(Extracted text)
Boston Aquarial and Zoological Gardens

The Boston Aquarial and Zoological Gardens (October 1860 - June 1862) in Boston, Massachusetts, United States, featured a public aquarium and zoo. It was located in the Financial District on Central Court (off Washington Street). On display were "hundreds of specimens of the finny tribe there to be seen sporting in their native element, in all their variety of hue and shape" as well as other animals. James Ambrose Cutting and Henry D. Butler ran the business, derived from an earlier incarnation known as the Boston Aquarial Gardens.

Bowmanville Zoo

Bowmanville Zoo (1919-2016), in Clarington, Ontario was the oldest private zoo in North America. It closed after its owner was charged with several counts of animal abuse.

Buenos Aires Zoo

Buenos Aires Zoo (1875-2016), in Buenos Aires, Argentina, contained 89 species of mammals, 49 species of reptiles and 175 species of birds, with a total of over 2,500 animals. In June 2016 the city formed a bias about the zoo's cruelty. They had to close the 140-year-old zoo and relocate most of the animals to nature reserves, including Temaikèn. The zoo property will be converted into an eco-park, .

Bullen's Animal World

Bullen's Animal World was a circus style theme park located at Wallacia on the outskirts of Sydney, Australia.  Its address was 11 Park Road, Wallacia.

Catskill Game Farm

Catskill Game Farm was a  zoo in Catskill, New York, United States. It was opened in 1933 by Roland Lindemann, and was eventually home to about 2,000 animals representing more than 150 species. It closed permanently on Columbus Day 2006 after 73 years of operation.

Clacton Pier Dolphinarium

The Clacton Pier Dolphinarium was originally designed as an Olympic sized public swimming pool, and opened in 1932. The pool was closed to the public in 1971 due to falling income, and converted to a dolphinarium. The dolphins were all moved out of the facility in 1979 when a storm severely damaged the tank on New Year's Day. After storm damage was repaired, the facility continued to be used. Nemo, the last orca at the facility, was moved to Windsor Safari Park on June 26, 1985. A slide was installed after Nemo left, and the facility was used as a water park until at least 1988.

(Given data)
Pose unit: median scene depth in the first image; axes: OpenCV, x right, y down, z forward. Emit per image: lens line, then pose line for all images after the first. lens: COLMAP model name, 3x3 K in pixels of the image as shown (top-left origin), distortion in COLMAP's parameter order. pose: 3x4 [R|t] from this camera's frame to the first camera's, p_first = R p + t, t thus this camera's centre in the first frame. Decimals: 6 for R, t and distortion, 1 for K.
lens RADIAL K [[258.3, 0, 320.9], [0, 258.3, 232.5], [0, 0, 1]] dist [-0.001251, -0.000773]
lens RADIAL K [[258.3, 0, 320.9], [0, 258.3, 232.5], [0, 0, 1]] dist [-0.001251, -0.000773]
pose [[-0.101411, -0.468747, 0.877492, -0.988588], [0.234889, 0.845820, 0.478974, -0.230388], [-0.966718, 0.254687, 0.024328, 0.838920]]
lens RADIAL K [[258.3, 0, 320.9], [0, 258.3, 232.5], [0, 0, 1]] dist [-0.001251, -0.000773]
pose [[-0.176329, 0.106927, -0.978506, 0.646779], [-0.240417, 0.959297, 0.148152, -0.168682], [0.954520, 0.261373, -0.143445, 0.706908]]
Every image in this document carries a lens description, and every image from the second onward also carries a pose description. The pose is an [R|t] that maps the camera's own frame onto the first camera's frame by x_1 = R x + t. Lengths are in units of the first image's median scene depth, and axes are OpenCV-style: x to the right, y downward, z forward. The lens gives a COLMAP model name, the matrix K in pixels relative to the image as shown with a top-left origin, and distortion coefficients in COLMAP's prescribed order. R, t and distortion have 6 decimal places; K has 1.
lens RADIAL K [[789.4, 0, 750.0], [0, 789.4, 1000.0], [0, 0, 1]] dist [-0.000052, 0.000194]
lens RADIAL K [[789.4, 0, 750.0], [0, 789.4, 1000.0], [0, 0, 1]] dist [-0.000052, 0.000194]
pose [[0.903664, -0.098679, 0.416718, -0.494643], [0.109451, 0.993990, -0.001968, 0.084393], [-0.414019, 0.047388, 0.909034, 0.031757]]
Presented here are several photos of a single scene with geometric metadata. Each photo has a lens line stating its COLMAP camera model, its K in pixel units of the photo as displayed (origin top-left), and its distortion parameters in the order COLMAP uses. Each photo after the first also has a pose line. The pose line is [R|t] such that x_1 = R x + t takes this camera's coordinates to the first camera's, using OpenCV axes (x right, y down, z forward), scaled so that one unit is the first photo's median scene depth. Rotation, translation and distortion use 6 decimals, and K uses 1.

(Task details)
For each numbered statement, decide whether it agrees with the text on former zoos and aquariums. Answer yes or no, and quote the words from the text that settle it.
1. Bowmanville Zoo was the oldest private zoo in North America.
2. Catskill Game Farm was opened by James Ambrose Cutting.
3. The Clacton Pier Dolphinarium opened in 1932 as a dolphinarium.

(Solved exercise)
1. Yes: "was the oldest private zoo in North America"
2. No: "It was opened in 1933 by Roland Lindemann"
3. No: "was originally designed as an Olympic sized public swimming pool, and opened in 1932"